Semi-topological Properties of the K-Topological Version of the Jordan Curve Theorem

Abstract

The paper initially investigates semi-topological properties of the Khalimsky (K-, for brevity) topological version of the classical Jordan curve theorem. Assume a simple closed K-curve with l elements in \(({\mathbb {Z}}^2, \kappa ^2)\) that is the K-topological plane, denoted by \(C_K^l\) for brevity. Then every \(C_K^l\) separates (\({\mathbb {Z}}^2, \kappa ^2)\) into exactly two nonempty components that may be neither open nor closed in (\({\mathbb {Z}}^2, \kappa ^2)\). Hence we need to investigate semi-topological features of \(C_K^l\) and \({\mathbb {Z}}^2 {\smallsetminus } C_K^l\) in \(({\mathbb {Z}}^2, \kappa ^2)\).

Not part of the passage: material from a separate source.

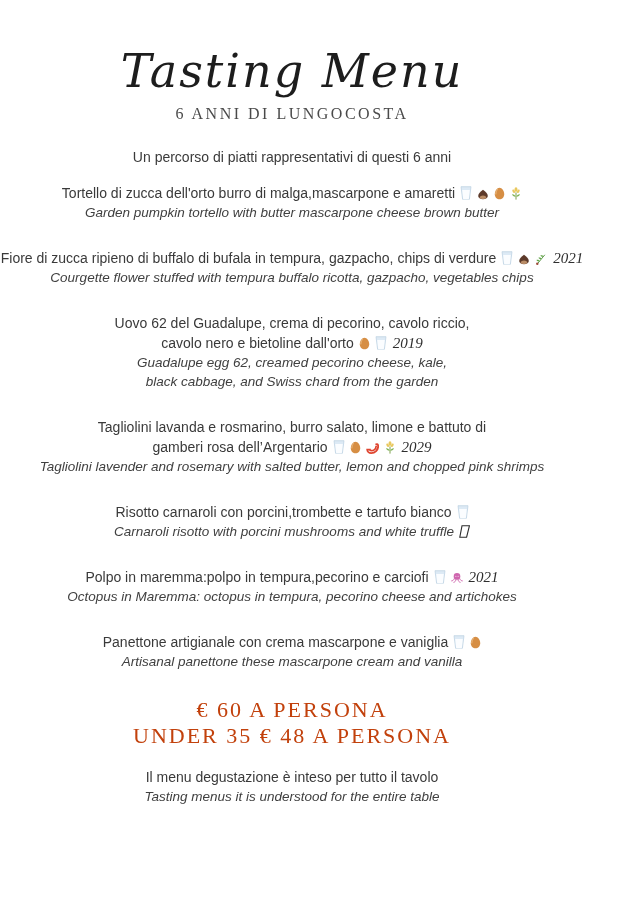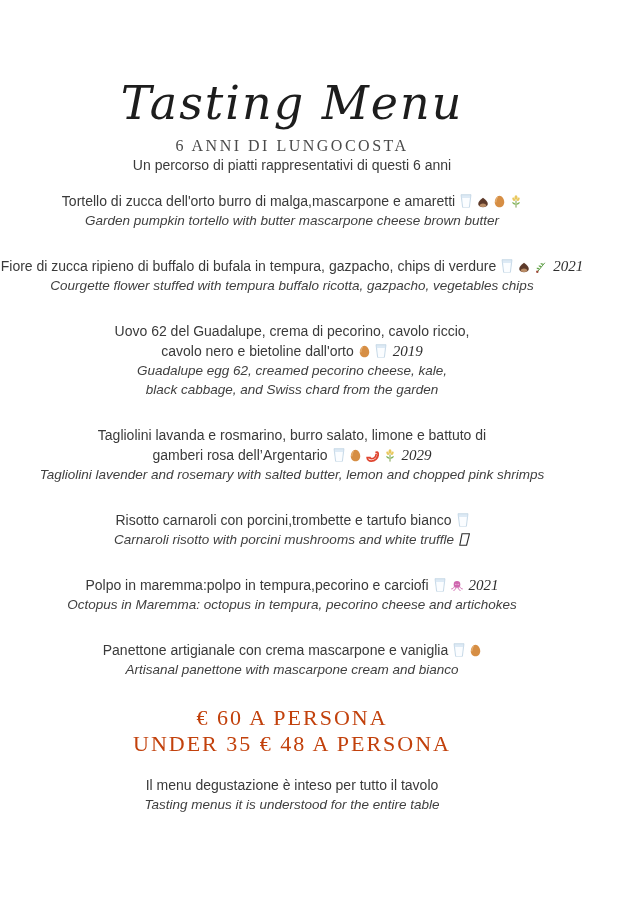"Tasting Menu" .page { padding-top: 78px -> 46px }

We first show that not every \(C_K^l\) is always semi-open or semi-closed in \(({\mathbb {Z}}^2, \kappa ^2)\). Second, we find a condition for \(C_K^l\) to be either semi-open or semi-closed in \(({\mathbb {Z}}^2, \kappa ^2)\). After establishing a continuous analog of \(C_K^l\) denoted by \(\mathcal {A}(C_K^l)\,(\subset {\mathbb {R}}^2)\), we show that \(\mathcal {A}(C_K^l)\) is both semi-open and semi-closed in \(({\mathbb {R}}^2, \mathcal {U})\) that is the 2-dimensional real plane with the usual topology. Besides, we show that \(\mathcal {A}(C_K^l)\) always separates \(({\mathbb {R}}^2, \mathcal {U})\) into two non-empty components, denoted by C and D, that are both semi-open and semi-closed to obtain a partition of \({\mathbb {R}}^2\), i.e., \(\{C, D, \mathcal {A}(C_K^l)\}\). Finally, we obtain a partition of \({\mathbb {Z}}^2\), i.e., \(\{I(C_K^l), O(C_K^l), C_K^l\}\) and prove that each of \(I(C_K^l)\) and \(O(C_K^l)\) is semi-closed and it need not be semi-open, where \(I(C_K^l)\) and \(O(C_K^l)\) are called an inside and outside of \(C_K^l\), respectively.

Data Availability Statement

The authors confirm that the data supporting the findings of this study are available within this article.